Decisions about limiting ankle motion are very important. For fractures we recommend that the ankle joint be fixed. Those clients should be taught to walk without any forceful calf muscle activity because the calf muscles themselves can exert very large forces on the bony elements-even in the absence of weightbearing. We recommend the same for clients with Osteochondritis Dissecans, neuropathic (Charcot) joints or metatarsal ulcers. Ankle joint range-of-motion may, in most cases, be increased by increments before discontinuing the orthosis (i.e., fracture treatment).

When calf muscles are severely atrophied, such as in spina bifida, they do not present enough inverted cone taper for this type of suspension. We have used a similar approach in one such case by attempting to achieve suspension by using the tibial flare area just distal to the knee joint. Although we were successful, it was so challenging we would list severe calf atrophy as a contraindication to the use of the calf corset weightbearing design. We would also urge caution in using this design for patients with significant peripheral-vascular disease and for patients with significant sensation loss in the calf area.

It seems very unlikely that the concept of calf-corset weightbearing is new. It is such a direct, simple and intuitive approach, many others must have fabricated very similar designs in the recent and distant past.

Acknowledgements

The authors wish to acknowledge the late Dr. Thomas Comfort for his support for this design development.
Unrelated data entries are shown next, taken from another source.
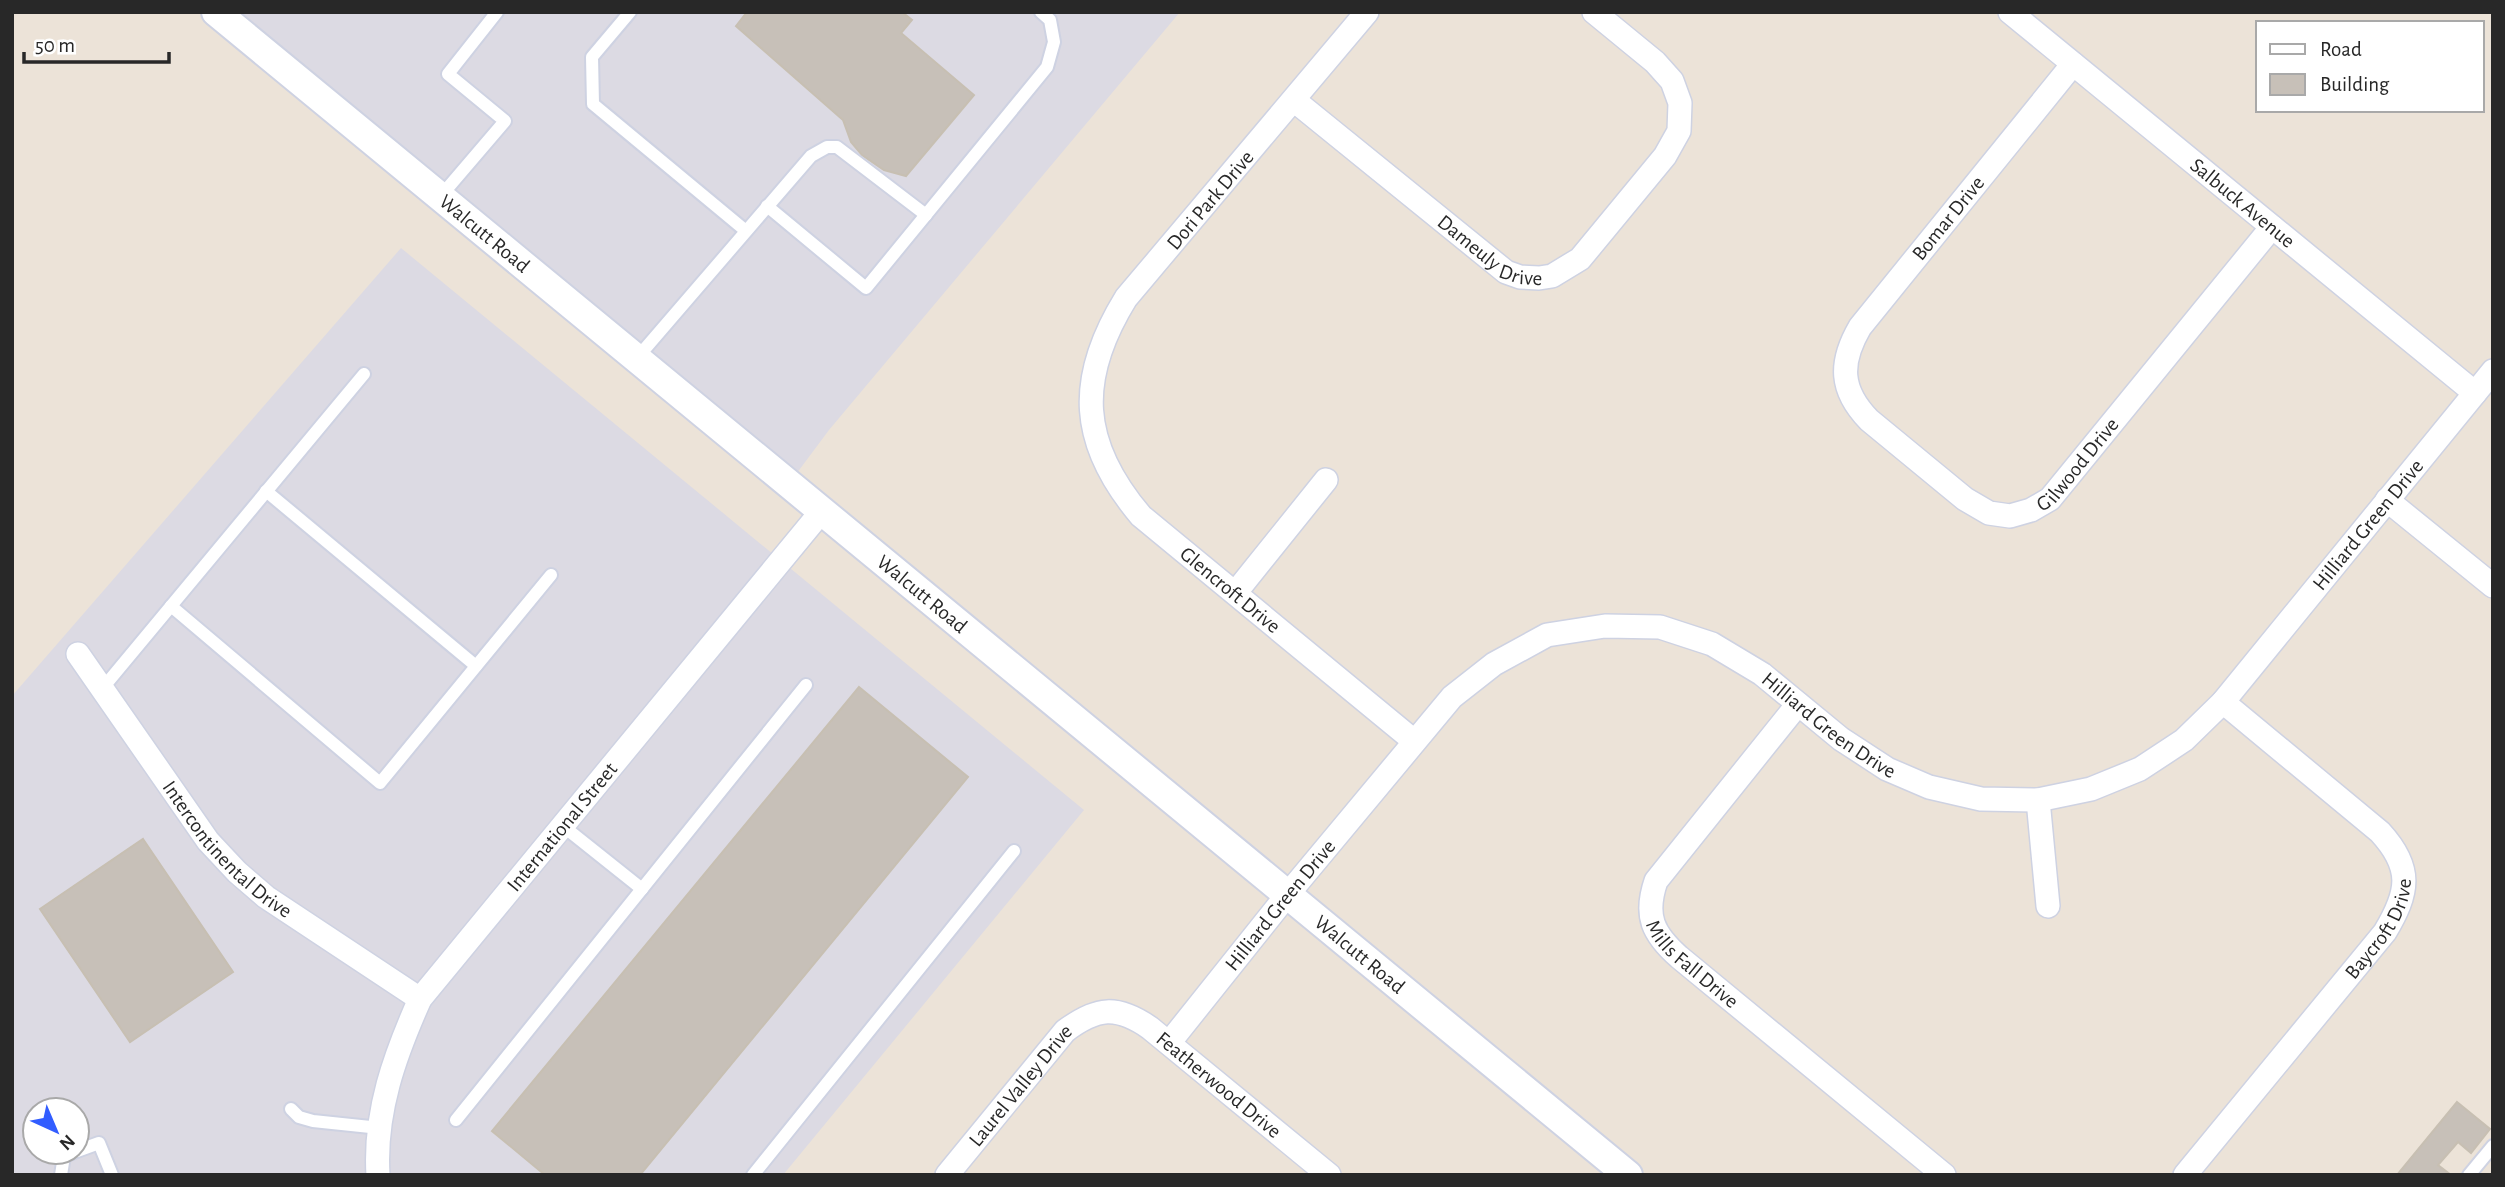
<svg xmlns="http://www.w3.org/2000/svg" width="2505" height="1187" font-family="'Alegreya Sans',sans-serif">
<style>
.industrial{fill:#dcdae3;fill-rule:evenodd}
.building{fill:#c7c0b8;stroke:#c7bfb2;stroke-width:2}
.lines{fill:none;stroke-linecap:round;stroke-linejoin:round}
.service-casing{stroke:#ced2e2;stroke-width:16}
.minor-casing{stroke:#ced2e2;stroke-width:26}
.tertiary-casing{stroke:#ced2e2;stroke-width:32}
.service{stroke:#fff;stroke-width:12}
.minor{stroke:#fff;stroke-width:23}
.tertiary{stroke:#fff;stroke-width:28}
.labels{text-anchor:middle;stroke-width:5;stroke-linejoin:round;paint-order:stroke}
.street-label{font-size:21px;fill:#282828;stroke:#fff}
</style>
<rect width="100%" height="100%" fill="#ece3d8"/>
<!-- industrial -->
<g class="industrial">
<path d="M216 12H1180L829 430 788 485Z"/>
<path d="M401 248 1084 810 783 1175H12V696ZM35 1110H77V1152H35Z"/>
</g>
<!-- building -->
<g class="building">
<path d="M747 12H902L912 20 901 33 974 95 906 176 884 170 862 155 851 142 843 120 736 26Z"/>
<path d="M859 687 968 777 640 1175H545L492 1131Z"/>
<path d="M143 839 233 972 130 1042 40 909Z"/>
<path d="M2457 1102 2490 1129 2471 1153 2458 1142 2438 1165 2451 1175H2397Z"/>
</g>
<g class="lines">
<defs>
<g id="service">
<path d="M630 12 592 57 593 104 746 231"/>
<path d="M440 197 505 121 448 74 497 12"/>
<path d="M767 206 866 288 1047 67 1054 42 1050 20 1041 12"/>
<path d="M637 358 811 156 827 147H837L926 215"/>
<path d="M266 491 476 666"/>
<path d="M171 606 380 783 551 575"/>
<path d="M102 689 364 374"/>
<path d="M563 826 642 889"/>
<path d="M291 1109 299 1117 313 1121 380 1128"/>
<path d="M456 1120 806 685"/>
<path d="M77 1151 99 1143 112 1175"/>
<path d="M61 1175 64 1156 74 1152"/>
<path d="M753 1175 1014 851"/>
<path d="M2469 1175 2493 1146"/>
</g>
<g id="minor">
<path id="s1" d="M1367 12 1126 298C1076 379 1079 443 1141 516L1414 741"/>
<path id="s2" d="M2010 12 2475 393"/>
<path id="s3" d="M2073 64 1860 327C1839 363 1840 390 1869 420L1965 499 1989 513 2010 516 2031 510 2050 499 2272 227"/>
<path id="s4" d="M1295 101 1506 272 1520 277 1539 278 1552 276 1580 259 1665 156 1679 131 1680 103 1672 81 1655 62 1594 12"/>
<path d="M2387 500 2493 586"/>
<path d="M1236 592 1326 480"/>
<path id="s5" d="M78 654 208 841 237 872 266 897 420 999"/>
<path id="s6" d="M1798 704 1656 881C1644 916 1653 934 1679 957L1944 1175"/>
<path d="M2038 800 2048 906"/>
<path id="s7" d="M1169 1043 1288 894 1452 697 1494 664 1547 635 1605 626 1660 627 1712 644 1762 674 1841 739 1887 769 1929 787 1981 799 2038 800 2091 789 2140 769 2184 740 2223 702 2493 371"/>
<path id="s8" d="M378 1175C374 1112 395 1055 420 999L821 512"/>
<path id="s9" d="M947 1175 1065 1031C1097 1007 1117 1005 1150 1028L1329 1175"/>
<path id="s10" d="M2185 1175 2385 932C2409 892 2413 868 2380 832L2223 702"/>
</g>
<g id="tertiary">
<path id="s11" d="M216 12 1628 1175"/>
</g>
</defs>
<!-- service casing -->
<use href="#service" class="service-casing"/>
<!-- minor casing -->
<use href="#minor" class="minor-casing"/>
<!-- tertiary casing -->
<use href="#tertiary" class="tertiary-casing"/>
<!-- service -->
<use href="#service" class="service"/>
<!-- minor -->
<use href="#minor" class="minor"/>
<!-- tertiary -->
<use href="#tertiary" class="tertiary"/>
</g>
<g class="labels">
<!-- street labels -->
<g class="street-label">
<text transform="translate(1210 200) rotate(-50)" y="7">Dori Park Drive</text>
<text dy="7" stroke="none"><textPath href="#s2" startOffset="301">Salbuck Avenue</textPath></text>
<text transform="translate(1948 218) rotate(-51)" y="7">Bomar Drive</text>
<text dy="7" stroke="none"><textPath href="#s11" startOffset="348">Walcutt Road</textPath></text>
<text dy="7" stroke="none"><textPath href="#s4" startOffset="248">Dameuly Drive</textPath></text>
<text dy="7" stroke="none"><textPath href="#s3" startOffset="702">Gilwood Drive</textPath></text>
<text dy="7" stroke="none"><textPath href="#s7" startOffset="1544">Hilliard Green Drive</textPath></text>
<text dy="7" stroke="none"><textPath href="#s1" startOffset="728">Glencroft Drive</textPath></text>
<text dy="7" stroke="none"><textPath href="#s11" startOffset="915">Walcutt Road</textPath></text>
<text dy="7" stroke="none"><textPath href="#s7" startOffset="872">Hilliard Green Drive</textPath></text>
<text dy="7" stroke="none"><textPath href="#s8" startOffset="406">International Street</textPath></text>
<text dy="7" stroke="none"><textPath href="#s5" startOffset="247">Intercontinental Drive</textPath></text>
<text dy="7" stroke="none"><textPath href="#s7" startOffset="177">Hilliard Green Drive</textPath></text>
<text dy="7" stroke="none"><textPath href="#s10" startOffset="315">Baycroft Drive</textPath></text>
<text dy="7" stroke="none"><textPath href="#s11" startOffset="1482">Walcutt Road</textPath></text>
<text dy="7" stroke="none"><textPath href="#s6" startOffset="327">Mills Fall Drive</textPath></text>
<text dy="7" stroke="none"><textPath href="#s9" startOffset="369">Featherwood Drive</textPath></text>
<text dy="7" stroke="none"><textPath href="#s9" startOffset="116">Laurel Valley Drive</textPath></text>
</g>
</g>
<!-- border -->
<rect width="2505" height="1187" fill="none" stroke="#282828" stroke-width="28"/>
<!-- legend -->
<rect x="2256" y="21" width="228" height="91" fill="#ffffff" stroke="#a9a9a9" stroke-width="2"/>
<rect x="2270" y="44" width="35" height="10" fill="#ffffff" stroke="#a9a9a9" stroke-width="2"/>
<text x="2320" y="56" font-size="21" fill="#282828">Road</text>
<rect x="2270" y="74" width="35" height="21" fill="#c7c0b8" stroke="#a9a9a9" stroke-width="2"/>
<text x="2320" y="91" font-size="21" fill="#282828">Building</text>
<!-- north arrow -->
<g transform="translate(56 1131) rotate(136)"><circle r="33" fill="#ffffff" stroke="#a9a9a9" stroke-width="2"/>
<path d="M0-5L12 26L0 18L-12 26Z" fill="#325dff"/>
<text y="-10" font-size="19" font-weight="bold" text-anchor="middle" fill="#282828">N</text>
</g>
<!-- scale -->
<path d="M24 52v10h145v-10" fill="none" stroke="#282828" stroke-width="3.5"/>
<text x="35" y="52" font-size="21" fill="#282828" stroke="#ffffff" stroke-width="5" paint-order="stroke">50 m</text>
</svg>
J. Martin Carlson, CPO, is president of Tamarack Habilitation Technologies Inc., 1471 Energy Park Drive, St. Paul, MN 55108-5204.

Fran Hollerbach, CO, is retired from Northeast Metro Technical College, St. Paul, MN.

Bruce Day is an orthotist at Gillette Children's Hospital, 200 B. University Ave., St. Paul, MN 55101.

References:

  1. McIlmurray WJ, Greenbaum W. Patellar tendon-bearing socket for weightbearing braces. Veterans Administration Prosthetics Center, New York Jan. 3, 1961 (unpublished).
  2. Nitschke, RO, Marschall K. The PTB knee brace. Orthotics and Prosthetics, September 1968 ;22 :46-51.
  3. A manual for fabrication and fitting of the below-knee weightbearing brace, VA Prosthetics Center, New York April 3, 1967, "draft" copy without list of authors.
  4. Lehmann J, Warren CG, Pemberton DR, Simons BC, DeLateur, BJ. Load-bearing function of patellar tendon-bearing braces of various designs. Archives of Physical Medicine and Rehabilitation August 1971;52:128-133.
  5. Warren CG, Lehmann JF. Effect of training on the use of weightbearing orthoses. Physical Therapy May 1975;55:5:119-124.
  6. Gristina AG, Nicastro IF, Clippinger F, Rovere GD. Neuropathic foot and ankle patellartendon-bearing orthosis as an adjunct to patient management. Orthopaedic Review May 1977 ;6:5 :53-59.
  7. Doucette M. Advances in wound healing. A verbal presentation at AAOP continuing education seminar, White Bear Lake, Minn., April 6, 1991.
  8. Hines K. Dysvascular orthotic applications. A verbal presentation at AAOP continuing education seminar. White Bear Lake, Minn., April 6, 1991.